To obtain money and support for their mission, the conspirators sought help from al-Qaida, pledged an oath to the terrorist organization and supported an al-Qaida plot to destroy FBI buildings, the four-count indictment charged.
Batiste met several times in December 2005 with a person purporting to be an al-Qaida member and asked for boots, uniforms, machine guns, radios, vehicles and $50,000 in cash to help him build an “‘Islamic Army’ to wage jihad’,” the indictment said.
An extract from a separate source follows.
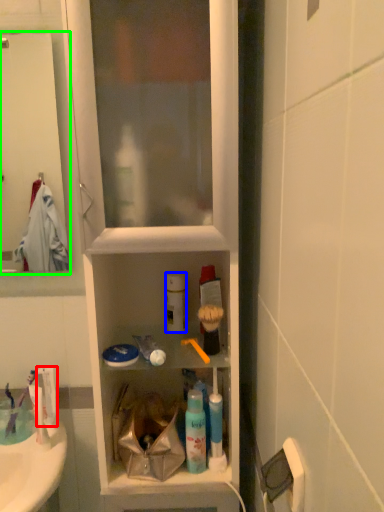
Question: Based on their relative distances, which object is farther from toothpaste (highlighted by a red box)? Choose from cleaning product (highlighted by a blue box) and screen door (highlighted by a green box).

Choices:
 (A) cleaning product
 (B) screen door

Answer: (B)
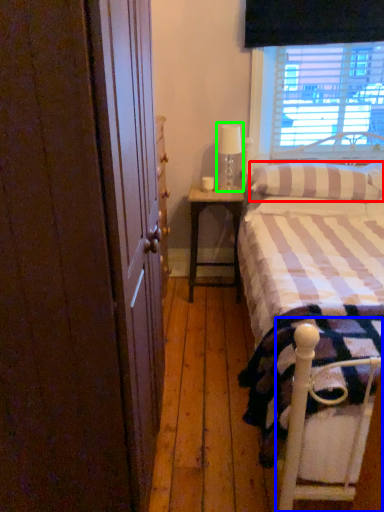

It said that Batiste said he would use his “soldiers” to destroy the Sears Tower.
Gonzales said “the individual they thought was a member of al-Qaida was present at their meetings and in actuality he was working with the South Florida Joint Terrorism Task Force.”
Alleged mission: Worse than 9/11
In February 2006, it said, Batiste told the “al-Qaida representative” that he and his five soldiers wanted to attend al-Qaida training and planned a “full ground war” against the United States in order to “kill all the devils we can.” His mission would “be just as good or greater than 9/11,” the indictment accused Batiste of boasting.
The seven defendants were charged with conspiring to “maliciously damage and destroy by means of an explosive” the FBI building in North Miami Beach and the Sears Tower in Chicago.
They were are also charged with conspiring “to levy war against the government of the United States, and to oppose by force the authority thereof.”